If they are wrong and the housing market slows, not only could they be wiped out financially, but they could take a major chunk of the local economy with them.
Forty-two percent of home purchases in L.A. County so far this year have used interest-only loans an all-time high since such mortgages were introduced about three years ago and more than 50 percent above the national average, according to data compiled by Loan Performance, a unit of Anaheim-based First American Real Estate Solutions L.P. More than one-fourth of all home loans, including refinancings, are being issued with interest-only payments.
“There’s a big risk here, especially for people who bought recently at what may be the top of the market,” said Celia Chen, director of housing economics for Economy.com, a West Chester, Pa.-based economic consulting firm.
Interest-only loans offer enticing low monthly payments for the first three to seven years, often allowing people to buy homes they might not otherwise be able to afford. During that time, homeowners do not have to pay down the loan balance making payments easier at a time when average home prices have topped half a million dollars in many parts of L.A. County.

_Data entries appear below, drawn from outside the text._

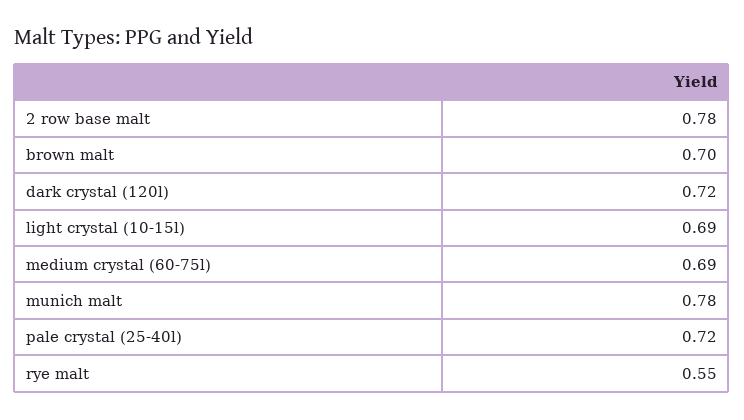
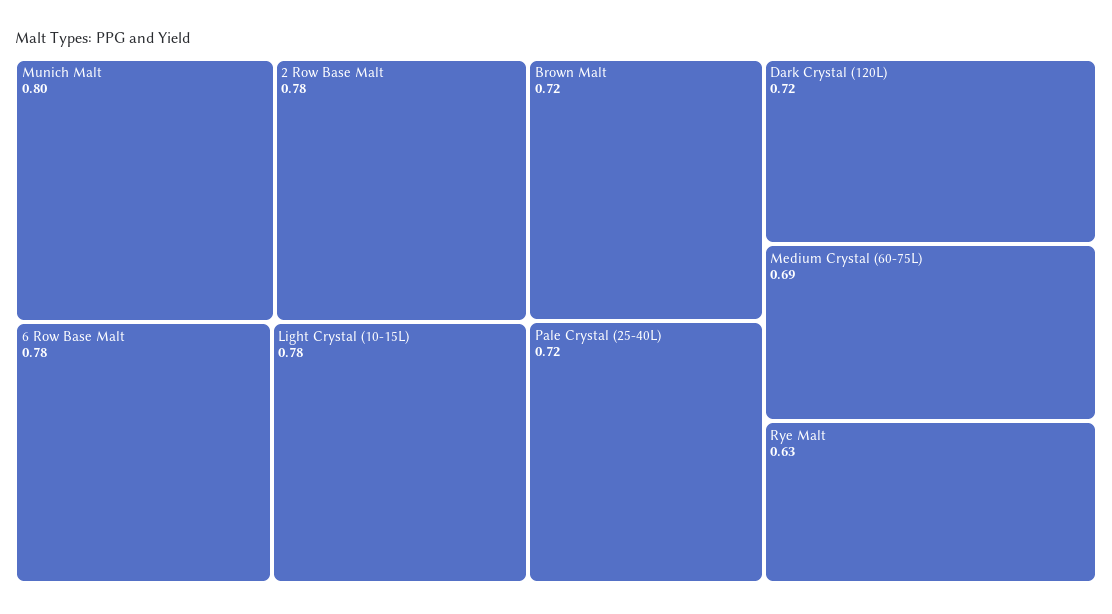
brown malt: 0.7 -> 0.72
light crystal (10-15l): 0.69 -> 0.78
munich malt: 0.78 -> 0.8
rye malt: 0.55 -> 0.63
6 Row Base Malt: none -> 0.78

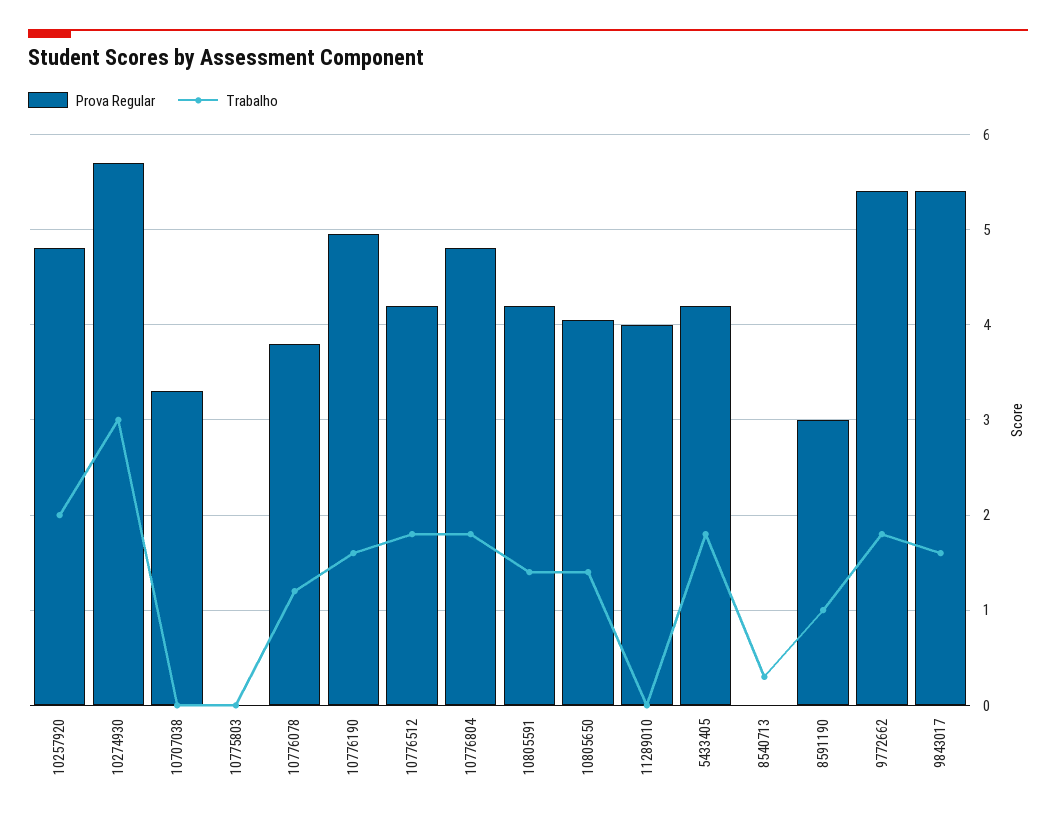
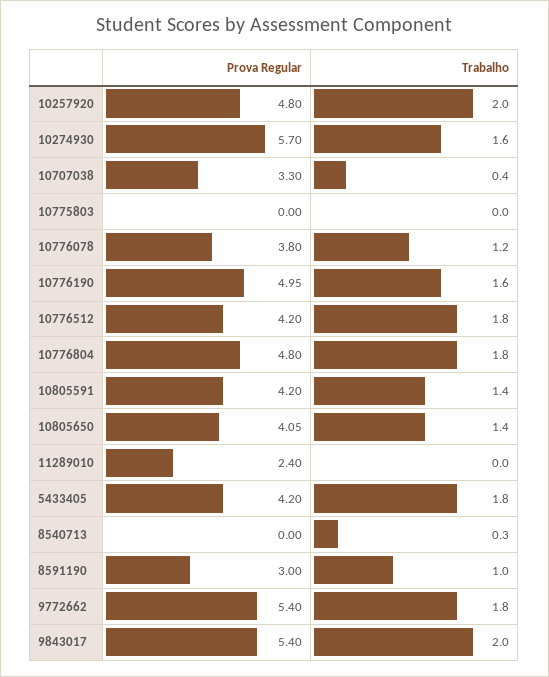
Trabalho, 10274930: 3 -> 1.6
Trabalho, 10707038: 0 -> 0.4
Prova Regular, 11289010: 4 -> 2.4
Trabalho, 9843017: 1.6 -> 2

But once the borrower begins paying down principal, the payments rise substantially. If home prices stagnate or decline, borrowers could find themselves in an “upside-down” position, increasing the risk of a default.
The spillover effects could result in lower consumer spending and a general tightening of credit as lenders face higher bad loan ratios.
There is anecdotal evidence that interest only-loans are beginning to drop in popularity now that long-term interest rates have fallen to near record lows. “Long term rates are now so low that people are asking how they can get out of their interest-only loans and into fixed-rate long-term loans,” said Mitch Ohlbaum, an L.A.-based mortgage broker.